El nombre científico alude al interés humano en el género nombrado, y demuestra que mucho antes que los espabilados alemanes ya Hipólito Ruiz y compañía conocían la excelencia material de las semillas del Phytelephas: pues al primer elemento, el bien conocido φυτόν /fy-tón/ "planta", se añade ἐλέφας /e-lé-faas/ que significó "elefante" y es étimo del nombre que damos a ese gran mamífero, pero sin duda designó en origen al marfil, y no al animal del que se lucra. En efecto, en Homero ἐλέφας sólo significa "marfil", y en este sentido de "marfil" figura en el nombre científico del "marfil vegetal" o tagua.

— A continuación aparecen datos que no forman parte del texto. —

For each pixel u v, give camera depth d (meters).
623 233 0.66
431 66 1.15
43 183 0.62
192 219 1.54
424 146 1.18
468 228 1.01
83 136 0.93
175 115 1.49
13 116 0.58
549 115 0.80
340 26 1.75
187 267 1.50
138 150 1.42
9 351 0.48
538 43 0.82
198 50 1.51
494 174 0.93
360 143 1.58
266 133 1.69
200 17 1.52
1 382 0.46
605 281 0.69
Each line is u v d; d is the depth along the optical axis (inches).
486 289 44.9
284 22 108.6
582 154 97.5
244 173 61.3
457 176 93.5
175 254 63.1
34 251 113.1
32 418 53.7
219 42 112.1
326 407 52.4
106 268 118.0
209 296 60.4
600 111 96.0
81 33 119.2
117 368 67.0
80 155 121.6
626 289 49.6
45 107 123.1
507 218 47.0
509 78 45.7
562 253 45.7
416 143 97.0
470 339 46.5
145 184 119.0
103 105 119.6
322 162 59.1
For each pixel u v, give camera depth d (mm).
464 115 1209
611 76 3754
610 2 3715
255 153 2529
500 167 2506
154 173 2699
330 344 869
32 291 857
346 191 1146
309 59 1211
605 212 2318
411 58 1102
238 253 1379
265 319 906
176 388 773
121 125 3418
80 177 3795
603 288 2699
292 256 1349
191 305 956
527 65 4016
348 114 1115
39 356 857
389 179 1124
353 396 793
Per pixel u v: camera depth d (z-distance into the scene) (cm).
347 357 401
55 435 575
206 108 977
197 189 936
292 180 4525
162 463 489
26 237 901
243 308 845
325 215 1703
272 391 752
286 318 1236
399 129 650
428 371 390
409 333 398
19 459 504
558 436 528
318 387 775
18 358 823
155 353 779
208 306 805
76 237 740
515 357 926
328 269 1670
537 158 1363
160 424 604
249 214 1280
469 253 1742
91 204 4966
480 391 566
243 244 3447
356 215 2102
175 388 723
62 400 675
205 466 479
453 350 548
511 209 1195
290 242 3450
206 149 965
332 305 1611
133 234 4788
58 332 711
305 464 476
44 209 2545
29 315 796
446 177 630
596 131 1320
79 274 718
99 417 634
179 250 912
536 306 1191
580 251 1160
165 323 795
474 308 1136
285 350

¿De dónde se sacaron los romanos la palabra ebur con la que nombraban ellos el marfil? Es cosa segura que fue un préstamo, como en griego la propia voz ἐλέφας, y luego elephas misma en el habla de Roma. Ahora bien, si el préstamo es de Egipto o de Oriente, como pretenden unos y otros, no es cosa averiguada. Más seguro parece que los árabes llamaron fîl al elefante, de donde viene el nombre del oblicuo alfil (cuya prístina figura era la de un elefante indio) y, claro está, nuestra palabra marfil, que en lengua arábiga suena algo así como hazm al-fil y significa "hueso de elefante".
De la precaria conservación de aquellas palmeras amazónicas se hacía eco Francis Hallé en su Elogio de la planta (Libros del Jata, pág. 22 s) con estas palabras: "La sustitución del marfil de elefante por marfil vegetal se ha anunciado como un triunfo de la ecología. Pero ¿quién se preocupa por el futuro sumamente sombrío de las palmeras que producen ese marfil vegetal... esas extrañas Phytelephas del sotobosque de la Amazonia occidental...? ¿Y por qué es preferible que desaparezcan esas palmeras en lugar de los elefantes?" (p. 22s). Preguntas razonables, digo yo.
Ahora hay en Ecuador programas de recuperación y aprovechamiento de las Phytelephas. En un video de yutube explican unos estudiosos de Ecuador cosas sorprendentes, como que las inflorescencias de estas palmeras experimentan un aumento de temperatura para potenciar, se cree, la llamada al insecto polinizador.
La especie Phytelephas aequinoctialis fue descrita por Spruce y publicada en 1869. En el hermoso librito sobre Spruce de Pachi Heras y Marta Infante (también en Libros del Jata) se encuentra una graciosa anécdota sucedida al botánico inglés (pág. 184): éste había recogido frutos de una especie afín (Phytelephas macrocarpa) con intención de estudiarlos y describirlos, pero le madrugaron sus auxiliares indios comiéndose, parece que con plena satisfacción, las muestras recolectadas. "Nunca volví a ver una yarina en buen estado", lamenta el inglés. Yarina llama él a esta palmera: seguramente así la llamaban los indígenas.